= Bagoas =

Persian Achaemenid Empire vizier (died 336 BC)

Bagoas (Bagāvahyā; Βαγώας, Bagōas; died 336 BCE) was a prominent Persian official who served as the vizier (Chief Minister) of the Achaemenid Empire until his death.

== Biography ==
Bagoas was a eunuch who later became vizier to Artaxerxes III. In this role, he allied himself with the Rhodian mercenary general Mentor, and with his help succeeded in once again making Egypt a province of the Achaemenids, probably from 342 BCE. Mentor became general of the maritime provinces, suppressed the rebels in Egypt and sent Greek mercenaries to the king, while Bagoas administered the satrapies and gained such power that he was almost the real master of the Empire towards the end of Artaxerxes III's reign (Diod. xvi. 50; cf. Didymus, Comm. in Demosth. Phil. vi. 5).

Arses of Persia was the youngest son of Artaxerxes III and Atossa and was not expected to succeed to the throne. His unexpected rise to the throne came in 338 BCE as a result of the death of his father, who, according to the Greek work of Diodorus Siculus, was poisoned along with most of his family by Bagoas with the assistance of a physician, when the vizier fell out of favour with him. A cuneiform tablet in the British Museum (BM 71537), however, suggests Artaxerxes III died from natural causes.

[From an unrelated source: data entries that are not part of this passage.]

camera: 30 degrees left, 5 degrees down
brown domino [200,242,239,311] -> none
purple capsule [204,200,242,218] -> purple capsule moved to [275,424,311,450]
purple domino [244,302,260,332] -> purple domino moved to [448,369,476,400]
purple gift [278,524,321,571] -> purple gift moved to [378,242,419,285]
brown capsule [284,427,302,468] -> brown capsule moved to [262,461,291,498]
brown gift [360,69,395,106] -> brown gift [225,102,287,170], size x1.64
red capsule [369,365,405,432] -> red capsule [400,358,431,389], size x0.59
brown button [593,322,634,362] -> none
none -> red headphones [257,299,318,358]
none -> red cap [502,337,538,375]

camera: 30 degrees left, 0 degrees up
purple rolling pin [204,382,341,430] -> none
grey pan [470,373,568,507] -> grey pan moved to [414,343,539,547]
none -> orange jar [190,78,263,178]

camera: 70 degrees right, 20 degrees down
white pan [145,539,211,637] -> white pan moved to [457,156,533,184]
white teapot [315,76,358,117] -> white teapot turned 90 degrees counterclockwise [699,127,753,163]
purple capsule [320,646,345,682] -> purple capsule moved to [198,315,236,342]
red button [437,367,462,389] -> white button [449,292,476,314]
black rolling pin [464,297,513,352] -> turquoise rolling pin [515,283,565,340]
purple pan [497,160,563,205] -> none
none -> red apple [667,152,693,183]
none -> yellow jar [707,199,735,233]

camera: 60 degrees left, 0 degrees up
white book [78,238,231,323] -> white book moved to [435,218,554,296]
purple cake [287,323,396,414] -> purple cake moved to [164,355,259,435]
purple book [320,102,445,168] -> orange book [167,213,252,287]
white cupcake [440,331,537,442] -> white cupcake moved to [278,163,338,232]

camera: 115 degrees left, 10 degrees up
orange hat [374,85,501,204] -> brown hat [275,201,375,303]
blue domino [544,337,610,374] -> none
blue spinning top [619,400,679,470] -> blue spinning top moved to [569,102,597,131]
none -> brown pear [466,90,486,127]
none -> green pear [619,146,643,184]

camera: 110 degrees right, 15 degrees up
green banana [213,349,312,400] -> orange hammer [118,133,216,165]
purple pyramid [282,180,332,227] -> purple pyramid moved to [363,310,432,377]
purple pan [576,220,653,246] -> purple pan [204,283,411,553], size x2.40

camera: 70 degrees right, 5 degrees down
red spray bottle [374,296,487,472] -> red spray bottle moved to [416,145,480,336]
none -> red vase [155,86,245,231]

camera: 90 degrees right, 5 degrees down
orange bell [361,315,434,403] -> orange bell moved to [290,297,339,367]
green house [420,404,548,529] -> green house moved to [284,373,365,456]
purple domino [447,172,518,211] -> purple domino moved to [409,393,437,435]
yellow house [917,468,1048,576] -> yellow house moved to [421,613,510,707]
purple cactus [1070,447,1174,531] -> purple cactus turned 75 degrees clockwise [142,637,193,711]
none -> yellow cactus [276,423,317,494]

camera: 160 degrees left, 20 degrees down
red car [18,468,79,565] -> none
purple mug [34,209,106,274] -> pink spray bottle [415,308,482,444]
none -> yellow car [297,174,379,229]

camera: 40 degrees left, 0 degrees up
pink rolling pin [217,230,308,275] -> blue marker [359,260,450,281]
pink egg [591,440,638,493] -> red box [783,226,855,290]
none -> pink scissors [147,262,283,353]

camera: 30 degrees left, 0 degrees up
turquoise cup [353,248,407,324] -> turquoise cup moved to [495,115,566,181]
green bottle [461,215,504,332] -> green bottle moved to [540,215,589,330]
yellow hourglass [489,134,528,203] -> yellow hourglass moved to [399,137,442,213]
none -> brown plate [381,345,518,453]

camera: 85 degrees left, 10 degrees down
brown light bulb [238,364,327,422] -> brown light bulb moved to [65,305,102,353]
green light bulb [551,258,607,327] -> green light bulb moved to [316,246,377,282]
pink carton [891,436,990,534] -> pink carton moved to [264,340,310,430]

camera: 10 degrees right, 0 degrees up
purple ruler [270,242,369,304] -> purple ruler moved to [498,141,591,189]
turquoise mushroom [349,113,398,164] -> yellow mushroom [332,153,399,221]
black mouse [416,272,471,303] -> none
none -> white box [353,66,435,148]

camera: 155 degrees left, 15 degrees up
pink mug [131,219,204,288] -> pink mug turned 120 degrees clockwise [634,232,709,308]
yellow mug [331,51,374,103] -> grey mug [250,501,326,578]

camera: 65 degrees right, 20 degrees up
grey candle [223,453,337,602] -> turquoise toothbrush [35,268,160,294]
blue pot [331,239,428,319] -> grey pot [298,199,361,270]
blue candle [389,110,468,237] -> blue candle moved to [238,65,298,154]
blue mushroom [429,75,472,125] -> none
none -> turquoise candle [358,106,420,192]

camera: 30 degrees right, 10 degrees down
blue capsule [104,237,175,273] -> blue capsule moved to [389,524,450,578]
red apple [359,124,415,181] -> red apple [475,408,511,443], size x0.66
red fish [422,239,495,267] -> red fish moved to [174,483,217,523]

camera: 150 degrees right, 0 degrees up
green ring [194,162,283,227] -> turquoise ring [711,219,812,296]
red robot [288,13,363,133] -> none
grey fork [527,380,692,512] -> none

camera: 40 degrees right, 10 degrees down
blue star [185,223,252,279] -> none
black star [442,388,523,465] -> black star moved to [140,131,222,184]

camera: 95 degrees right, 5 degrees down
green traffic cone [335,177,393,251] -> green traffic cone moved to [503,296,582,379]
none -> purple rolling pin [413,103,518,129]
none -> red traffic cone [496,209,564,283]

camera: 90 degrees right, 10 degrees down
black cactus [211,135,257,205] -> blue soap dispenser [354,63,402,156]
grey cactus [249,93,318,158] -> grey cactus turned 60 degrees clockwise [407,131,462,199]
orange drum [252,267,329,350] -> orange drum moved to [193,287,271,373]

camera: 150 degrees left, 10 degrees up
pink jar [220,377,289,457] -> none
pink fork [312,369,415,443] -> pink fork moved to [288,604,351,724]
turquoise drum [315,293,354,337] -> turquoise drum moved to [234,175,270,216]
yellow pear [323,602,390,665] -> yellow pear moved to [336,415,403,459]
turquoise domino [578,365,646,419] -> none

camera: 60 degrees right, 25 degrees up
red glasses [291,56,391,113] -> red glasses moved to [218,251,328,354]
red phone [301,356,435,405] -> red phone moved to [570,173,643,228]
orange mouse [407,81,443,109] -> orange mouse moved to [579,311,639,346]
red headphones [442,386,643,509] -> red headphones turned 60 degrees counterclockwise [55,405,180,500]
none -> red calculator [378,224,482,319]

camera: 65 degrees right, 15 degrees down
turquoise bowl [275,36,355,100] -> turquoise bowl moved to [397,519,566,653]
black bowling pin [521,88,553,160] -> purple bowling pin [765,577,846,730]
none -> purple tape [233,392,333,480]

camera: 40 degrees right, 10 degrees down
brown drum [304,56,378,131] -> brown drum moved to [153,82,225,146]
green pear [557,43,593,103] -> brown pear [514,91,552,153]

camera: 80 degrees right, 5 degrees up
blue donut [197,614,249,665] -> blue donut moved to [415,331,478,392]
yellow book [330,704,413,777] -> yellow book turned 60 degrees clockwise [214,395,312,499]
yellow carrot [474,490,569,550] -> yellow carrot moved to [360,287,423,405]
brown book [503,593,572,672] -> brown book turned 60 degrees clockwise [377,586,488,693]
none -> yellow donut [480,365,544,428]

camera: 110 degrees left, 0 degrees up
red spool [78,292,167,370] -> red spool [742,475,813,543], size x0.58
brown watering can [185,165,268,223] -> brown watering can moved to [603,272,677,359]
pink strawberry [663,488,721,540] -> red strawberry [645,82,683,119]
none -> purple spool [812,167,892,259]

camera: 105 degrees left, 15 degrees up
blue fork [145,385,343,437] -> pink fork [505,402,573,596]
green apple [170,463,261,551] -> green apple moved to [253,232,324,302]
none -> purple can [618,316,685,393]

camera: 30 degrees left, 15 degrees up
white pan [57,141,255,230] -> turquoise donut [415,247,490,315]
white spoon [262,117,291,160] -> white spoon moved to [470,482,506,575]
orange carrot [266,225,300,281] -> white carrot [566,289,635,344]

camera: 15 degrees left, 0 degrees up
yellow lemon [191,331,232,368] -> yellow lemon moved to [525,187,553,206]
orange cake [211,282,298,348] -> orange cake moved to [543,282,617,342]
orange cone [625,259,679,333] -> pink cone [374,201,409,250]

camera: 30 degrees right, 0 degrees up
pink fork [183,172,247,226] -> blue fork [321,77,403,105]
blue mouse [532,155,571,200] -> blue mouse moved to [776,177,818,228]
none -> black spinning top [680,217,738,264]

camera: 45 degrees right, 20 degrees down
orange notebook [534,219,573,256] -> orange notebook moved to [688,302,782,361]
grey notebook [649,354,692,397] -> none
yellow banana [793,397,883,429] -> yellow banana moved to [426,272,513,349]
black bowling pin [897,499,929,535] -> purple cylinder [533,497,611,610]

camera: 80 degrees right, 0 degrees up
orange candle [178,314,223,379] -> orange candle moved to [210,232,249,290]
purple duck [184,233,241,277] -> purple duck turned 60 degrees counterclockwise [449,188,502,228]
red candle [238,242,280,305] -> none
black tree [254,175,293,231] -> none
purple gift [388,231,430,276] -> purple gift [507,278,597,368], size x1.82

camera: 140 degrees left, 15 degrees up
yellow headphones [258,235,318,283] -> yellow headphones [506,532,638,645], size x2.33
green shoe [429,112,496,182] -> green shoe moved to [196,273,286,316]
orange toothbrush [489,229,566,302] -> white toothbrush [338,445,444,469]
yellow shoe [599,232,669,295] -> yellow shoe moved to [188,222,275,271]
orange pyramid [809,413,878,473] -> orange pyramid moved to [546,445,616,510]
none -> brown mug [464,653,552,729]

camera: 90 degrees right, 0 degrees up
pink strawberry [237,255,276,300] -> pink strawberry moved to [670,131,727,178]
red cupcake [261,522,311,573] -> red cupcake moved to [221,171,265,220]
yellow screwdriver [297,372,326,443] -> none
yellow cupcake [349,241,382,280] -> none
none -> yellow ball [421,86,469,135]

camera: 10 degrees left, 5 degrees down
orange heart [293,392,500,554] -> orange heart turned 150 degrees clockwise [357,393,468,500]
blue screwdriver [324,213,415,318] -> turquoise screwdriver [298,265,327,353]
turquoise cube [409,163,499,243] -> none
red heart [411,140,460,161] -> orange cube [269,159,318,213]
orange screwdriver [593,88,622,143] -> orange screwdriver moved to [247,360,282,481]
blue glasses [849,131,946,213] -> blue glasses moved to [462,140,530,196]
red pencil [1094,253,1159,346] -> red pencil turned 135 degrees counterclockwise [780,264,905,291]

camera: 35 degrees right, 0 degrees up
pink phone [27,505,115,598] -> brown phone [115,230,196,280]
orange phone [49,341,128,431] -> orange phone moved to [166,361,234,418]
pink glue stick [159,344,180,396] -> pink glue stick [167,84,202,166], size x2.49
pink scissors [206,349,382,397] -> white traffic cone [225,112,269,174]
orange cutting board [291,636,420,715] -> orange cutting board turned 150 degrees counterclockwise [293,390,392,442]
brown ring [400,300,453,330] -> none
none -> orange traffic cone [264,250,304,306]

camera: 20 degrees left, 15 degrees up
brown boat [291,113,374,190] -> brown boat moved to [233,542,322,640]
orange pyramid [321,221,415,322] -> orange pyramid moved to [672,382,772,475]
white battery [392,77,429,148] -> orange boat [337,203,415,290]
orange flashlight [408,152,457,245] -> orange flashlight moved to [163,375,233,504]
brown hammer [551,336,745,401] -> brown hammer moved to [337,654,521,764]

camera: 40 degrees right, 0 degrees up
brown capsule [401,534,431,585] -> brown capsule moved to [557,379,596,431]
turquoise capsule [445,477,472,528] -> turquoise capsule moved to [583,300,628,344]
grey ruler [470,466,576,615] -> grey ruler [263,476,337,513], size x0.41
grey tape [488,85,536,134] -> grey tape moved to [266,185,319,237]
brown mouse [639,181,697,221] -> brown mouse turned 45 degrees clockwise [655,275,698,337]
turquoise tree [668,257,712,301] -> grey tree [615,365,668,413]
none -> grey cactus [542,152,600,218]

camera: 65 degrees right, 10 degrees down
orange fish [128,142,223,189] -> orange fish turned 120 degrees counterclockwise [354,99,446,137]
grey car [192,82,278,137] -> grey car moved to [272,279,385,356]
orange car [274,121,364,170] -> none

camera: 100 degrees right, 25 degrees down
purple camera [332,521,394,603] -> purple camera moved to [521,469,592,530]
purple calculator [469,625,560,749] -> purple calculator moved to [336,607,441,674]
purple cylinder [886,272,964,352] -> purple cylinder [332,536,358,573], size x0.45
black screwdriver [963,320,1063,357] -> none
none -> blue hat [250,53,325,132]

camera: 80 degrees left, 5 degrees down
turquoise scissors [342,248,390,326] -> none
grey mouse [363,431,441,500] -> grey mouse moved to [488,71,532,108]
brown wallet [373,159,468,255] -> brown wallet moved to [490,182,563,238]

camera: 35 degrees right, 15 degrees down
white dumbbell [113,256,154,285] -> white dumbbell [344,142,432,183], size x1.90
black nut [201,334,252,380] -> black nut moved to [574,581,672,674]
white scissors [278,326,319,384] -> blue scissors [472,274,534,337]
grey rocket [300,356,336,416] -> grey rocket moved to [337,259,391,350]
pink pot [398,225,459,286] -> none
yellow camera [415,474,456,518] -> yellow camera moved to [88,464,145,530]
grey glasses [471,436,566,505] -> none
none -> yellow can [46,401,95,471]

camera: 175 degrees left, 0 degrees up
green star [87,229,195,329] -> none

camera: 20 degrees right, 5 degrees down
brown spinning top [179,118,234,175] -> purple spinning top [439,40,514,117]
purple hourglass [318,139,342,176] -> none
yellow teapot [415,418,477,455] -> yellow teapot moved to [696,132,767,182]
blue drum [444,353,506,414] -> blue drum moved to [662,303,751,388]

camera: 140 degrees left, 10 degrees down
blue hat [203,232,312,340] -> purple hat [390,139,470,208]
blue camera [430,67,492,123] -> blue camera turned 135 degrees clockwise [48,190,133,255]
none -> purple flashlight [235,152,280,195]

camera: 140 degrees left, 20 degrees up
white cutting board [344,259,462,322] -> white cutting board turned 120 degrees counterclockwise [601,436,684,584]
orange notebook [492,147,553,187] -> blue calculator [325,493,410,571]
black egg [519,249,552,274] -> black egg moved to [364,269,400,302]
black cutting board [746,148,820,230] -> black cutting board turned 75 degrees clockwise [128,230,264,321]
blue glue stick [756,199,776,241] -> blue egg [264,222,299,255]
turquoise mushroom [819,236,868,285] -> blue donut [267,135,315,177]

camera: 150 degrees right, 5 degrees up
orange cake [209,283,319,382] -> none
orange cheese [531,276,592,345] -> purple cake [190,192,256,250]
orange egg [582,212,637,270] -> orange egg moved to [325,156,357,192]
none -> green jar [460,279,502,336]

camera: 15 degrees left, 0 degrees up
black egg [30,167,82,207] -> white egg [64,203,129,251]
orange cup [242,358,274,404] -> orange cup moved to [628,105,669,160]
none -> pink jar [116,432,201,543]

Bagoas sought to remain in office by replacing Artaxerxes with his son, Arses (Artaxerxes IV), whom he thought easier to control. Arses remained little more than a puppet-king during the two years of his reign while Bagoas acted as the power behind the throne. Eventually, disgruntled by this state of affairs and possibly influenced by the nobles of the Royal Court, who generally held Bagoas in contempt, Arses started planning Bagoas' murder. However, Bagoas again acted first in order to protect himself and managed to poison and kill Arses. Bagoas then raised a cousin of Arses to the throne as Darius III.

When Darius attempted to become independent of the powerful vizier, Bagoas tried to poison him too; but Darius was warned and forced Bagoas to drink the poison himself (Diod. xvii. 5; Johann. Antioch, p. 38, 39 ed. Müller; Arrian ii. 14. 5; Curt. vi. 4. 10).

According to the Bibliotheca historica by Diodorus Siculus, Bagoas became very wealthy by confiscating the sacred writings of the Egyptian temples and giving them back to the priests for large bribes (Diod. XVI. 51). When the high priest of Jerusalem, Johannes, murdered his brother Jesus in the temple, Bagoas (who had supported Jesus) put a new tax on the Jews and entered the temple, saying that he was purer than he who was murdered in the temple (Joseph. Ant. xi. 7.1).

A later story, that Bagoas was an Egyptian and killed Artaxerxes III because he had killed the living Apis (Aelian, Var. Hist. vi. 8), is without historical basis.

Bagoas' house in Susa, with rich treasures, was presented by Alexander the Great to Parmenion (Plut. Alex. 39); his gardens in Babylon, with the best species of palms, are mentioned by Theophrastus (Hist. Plant, ii. 6; Plin. Nat. Hist. xiii. 41).

Plutarch reports an angry letter from Alexander to Darius, naming Bagoas as one of the persons who organized the murder of his father, Philip II of Macedon.

==In fiction==
- Bagoas is featured as a character in the ancient Greek novel Aethiopica by Heliodorus of Emesa. In the novel, he is portrayed as a trusty eunuch servant of the Persian satrap of Memphis. In the course of events, he is captured by the Ethiopian king and assimilated as a servant in the Ethiopian court.
- Bagoas is mentioned in Mary Renault's novel The Persian Boy as the cause of the narrator's enslavement and castration.